The draft also limits punitive steps to only one of the three banks sanctioned by the United States. The current draft calls for sanctions against Bank Melli, one of Iran's largest banks, sources say.

Moscow and Beijing are likely to have the last word on the final draft, since they have long opposed squeezing Iran too hard. The United States is still hoping for a vote this month, although a senior U.S. official acknowledged that it could slip until after the new year.

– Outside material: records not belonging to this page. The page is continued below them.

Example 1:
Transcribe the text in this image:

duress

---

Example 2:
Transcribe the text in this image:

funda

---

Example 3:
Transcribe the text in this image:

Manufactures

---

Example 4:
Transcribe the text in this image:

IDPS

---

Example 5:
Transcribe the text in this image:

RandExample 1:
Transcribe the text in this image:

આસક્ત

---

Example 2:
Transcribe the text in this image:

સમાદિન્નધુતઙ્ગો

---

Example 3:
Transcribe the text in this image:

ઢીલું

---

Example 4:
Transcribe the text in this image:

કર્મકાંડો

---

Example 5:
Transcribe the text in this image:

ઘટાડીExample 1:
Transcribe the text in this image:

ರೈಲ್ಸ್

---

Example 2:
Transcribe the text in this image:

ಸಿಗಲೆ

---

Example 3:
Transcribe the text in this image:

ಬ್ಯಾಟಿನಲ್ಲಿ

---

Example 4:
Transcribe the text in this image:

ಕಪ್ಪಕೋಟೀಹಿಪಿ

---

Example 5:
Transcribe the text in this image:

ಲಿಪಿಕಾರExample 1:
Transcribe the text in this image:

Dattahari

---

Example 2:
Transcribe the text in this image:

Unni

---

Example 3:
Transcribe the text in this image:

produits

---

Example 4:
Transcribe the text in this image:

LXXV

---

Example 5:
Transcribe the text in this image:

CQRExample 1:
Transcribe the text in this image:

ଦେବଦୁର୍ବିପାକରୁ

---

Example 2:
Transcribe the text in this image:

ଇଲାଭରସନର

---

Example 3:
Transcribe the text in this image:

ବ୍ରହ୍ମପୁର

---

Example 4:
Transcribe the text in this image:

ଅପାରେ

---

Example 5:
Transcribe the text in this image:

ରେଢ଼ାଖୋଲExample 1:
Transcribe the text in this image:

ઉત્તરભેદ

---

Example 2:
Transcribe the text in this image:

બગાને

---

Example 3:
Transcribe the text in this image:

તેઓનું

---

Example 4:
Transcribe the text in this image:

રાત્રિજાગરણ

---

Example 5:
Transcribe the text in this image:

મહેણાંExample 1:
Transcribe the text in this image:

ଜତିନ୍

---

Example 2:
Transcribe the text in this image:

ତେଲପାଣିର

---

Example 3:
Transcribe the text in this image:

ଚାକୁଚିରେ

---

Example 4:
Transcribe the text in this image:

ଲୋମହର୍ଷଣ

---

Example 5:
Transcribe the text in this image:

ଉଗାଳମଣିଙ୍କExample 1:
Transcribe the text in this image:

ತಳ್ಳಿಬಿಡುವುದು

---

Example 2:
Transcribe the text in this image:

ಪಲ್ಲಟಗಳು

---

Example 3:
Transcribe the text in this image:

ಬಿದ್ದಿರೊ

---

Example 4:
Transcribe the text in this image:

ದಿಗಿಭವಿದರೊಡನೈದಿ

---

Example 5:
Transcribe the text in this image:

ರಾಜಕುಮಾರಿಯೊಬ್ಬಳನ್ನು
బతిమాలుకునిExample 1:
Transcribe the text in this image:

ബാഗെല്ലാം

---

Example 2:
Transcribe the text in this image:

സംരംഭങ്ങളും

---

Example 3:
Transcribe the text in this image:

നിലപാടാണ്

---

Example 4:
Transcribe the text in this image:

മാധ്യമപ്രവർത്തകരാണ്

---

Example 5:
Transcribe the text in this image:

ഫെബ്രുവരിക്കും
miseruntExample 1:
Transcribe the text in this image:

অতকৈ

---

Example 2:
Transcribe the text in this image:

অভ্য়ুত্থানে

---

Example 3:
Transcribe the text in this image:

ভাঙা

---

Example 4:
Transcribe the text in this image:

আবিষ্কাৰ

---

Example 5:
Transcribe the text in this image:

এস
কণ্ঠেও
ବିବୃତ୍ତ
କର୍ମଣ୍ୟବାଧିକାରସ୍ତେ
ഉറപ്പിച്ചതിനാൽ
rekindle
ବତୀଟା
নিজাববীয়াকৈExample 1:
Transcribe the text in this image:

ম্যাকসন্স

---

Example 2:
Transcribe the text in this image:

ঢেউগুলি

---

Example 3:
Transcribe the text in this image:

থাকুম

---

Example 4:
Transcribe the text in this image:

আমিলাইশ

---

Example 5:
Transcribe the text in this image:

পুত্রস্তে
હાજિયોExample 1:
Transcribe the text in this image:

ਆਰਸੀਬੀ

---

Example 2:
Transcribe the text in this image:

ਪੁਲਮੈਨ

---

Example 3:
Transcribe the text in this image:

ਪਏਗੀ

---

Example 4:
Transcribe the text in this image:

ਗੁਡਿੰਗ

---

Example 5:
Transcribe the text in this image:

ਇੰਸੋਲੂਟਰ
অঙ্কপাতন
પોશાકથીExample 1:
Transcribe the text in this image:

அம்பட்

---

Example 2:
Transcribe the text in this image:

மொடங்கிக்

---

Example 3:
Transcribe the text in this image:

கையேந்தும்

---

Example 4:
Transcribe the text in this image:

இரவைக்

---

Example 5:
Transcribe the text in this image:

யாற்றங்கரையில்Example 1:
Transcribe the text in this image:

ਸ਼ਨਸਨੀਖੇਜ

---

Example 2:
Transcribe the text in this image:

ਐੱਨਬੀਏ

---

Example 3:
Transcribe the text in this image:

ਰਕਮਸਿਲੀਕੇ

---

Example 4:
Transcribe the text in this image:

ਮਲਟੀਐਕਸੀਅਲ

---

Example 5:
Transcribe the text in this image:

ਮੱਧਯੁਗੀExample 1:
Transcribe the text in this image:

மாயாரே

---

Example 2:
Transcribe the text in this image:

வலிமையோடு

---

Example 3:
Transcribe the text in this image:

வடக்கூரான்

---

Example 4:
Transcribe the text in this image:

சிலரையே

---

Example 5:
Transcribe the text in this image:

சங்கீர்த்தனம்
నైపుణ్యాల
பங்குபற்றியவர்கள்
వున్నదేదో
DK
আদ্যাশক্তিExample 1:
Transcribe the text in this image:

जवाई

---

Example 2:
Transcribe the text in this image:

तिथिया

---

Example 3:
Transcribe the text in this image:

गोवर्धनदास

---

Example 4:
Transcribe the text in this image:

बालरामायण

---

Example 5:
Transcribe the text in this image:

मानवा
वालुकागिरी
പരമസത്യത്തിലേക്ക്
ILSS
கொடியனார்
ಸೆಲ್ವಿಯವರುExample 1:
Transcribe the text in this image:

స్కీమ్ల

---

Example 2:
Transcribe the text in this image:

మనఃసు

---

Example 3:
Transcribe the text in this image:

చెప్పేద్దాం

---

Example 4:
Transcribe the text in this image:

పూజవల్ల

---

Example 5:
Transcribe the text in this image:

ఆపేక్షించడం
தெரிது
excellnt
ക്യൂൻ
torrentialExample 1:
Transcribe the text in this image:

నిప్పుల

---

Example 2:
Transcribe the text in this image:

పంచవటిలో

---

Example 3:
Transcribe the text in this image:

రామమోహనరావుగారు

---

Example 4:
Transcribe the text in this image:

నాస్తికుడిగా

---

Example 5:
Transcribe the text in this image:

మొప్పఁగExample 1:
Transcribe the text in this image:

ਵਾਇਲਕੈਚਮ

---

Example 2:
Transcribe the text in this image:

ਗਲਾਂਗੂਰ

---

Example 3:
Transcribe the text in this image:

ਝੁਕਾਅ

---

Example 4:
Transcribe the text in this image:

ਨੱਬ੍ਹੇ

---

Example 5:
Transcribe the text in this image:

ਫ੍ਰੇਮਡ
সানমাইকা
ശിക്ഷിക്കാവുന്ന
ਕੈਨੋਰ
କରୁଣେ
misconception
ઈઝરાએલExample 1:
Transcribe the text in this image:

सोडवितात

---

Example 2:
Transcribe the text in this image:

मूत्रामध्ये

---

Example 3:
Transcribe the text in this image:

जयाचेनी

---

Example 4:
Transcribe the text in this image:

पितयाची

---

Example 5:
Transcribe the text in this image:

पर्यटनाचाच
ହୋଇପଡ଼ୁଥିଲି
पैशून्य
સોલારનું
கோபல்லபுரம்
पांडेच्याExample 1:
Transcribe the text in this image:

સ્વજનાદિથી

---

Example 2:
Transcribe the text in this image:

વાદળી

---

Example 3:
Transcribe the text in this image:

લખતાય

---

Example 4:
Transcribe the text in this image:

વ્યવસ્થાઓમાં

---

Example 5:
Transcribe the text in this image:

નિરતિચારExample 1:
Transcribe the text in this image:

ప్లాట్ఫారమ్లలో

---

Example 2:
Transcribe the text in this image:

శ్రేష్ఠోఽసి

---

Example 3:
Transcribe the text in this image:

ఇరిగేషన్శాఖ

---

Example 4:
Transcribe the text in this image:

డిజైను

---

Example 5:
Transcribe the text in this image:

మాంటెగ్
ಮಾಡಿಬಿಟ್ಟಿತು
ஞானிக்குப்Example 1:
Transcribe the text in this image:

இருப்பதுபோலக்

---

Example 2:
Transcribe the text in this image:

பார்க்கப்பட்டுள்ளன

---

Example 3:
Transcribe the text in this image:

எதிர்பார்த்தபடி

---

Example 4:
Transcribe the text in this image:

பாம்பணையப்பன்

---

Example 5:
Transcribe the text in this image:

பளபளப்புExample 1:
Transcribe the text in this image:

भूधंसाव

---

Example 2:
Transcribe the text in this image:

Although European officials and Middle East experts agree that the new NIE effectively takes military options off the table, tensions remain high between Washington and Tehran. Iran lashed out at the Bush administration Sunday after Defense Secretary Robert M. Gates said in Bahrain that Iran is trying "everywhere you turn . . . to foment instability and chaos," charging that its "destabilizing" policies are a threat to every Middle East country.

Iranian Foreign Ministry spokesman Mohammad Ali Hosseini charged at a news conference that the United States is trying to undermine regional cooperation. As a result of the new U.S. national intelligence estimate, "the U.S. government is disgraced and its decisions will definitely be questioned by world opinion," Hosseini said.

On Saturday, Oil Minister Gholamhossein Nozari said Iran, the fourth-largest producer of crude oil, has stopped selling its oil in U.S. dollars. "The dollar is no longer a reliable currency," he said.

An International Atomic Energy Agency team is now in Iran for three days of talks that are expected to focus on questions about particles of weapons-grade enriched uranium found by the U.N. watchdog agency at Tehran's Technical University, the Reuters news agency reported.

Rice told a women's foreign policy forum yesterday that the talks, by conference call, would attempt to finalize the draft to put before the Security Council in the next few weeks.

"I have found that most states have found that we have the right strategy, and the key is still to get Iran to stop its enrichment and reprocessing so that we can begin negotiations to meet the legitimate need for civilian nuclear power," Rice said.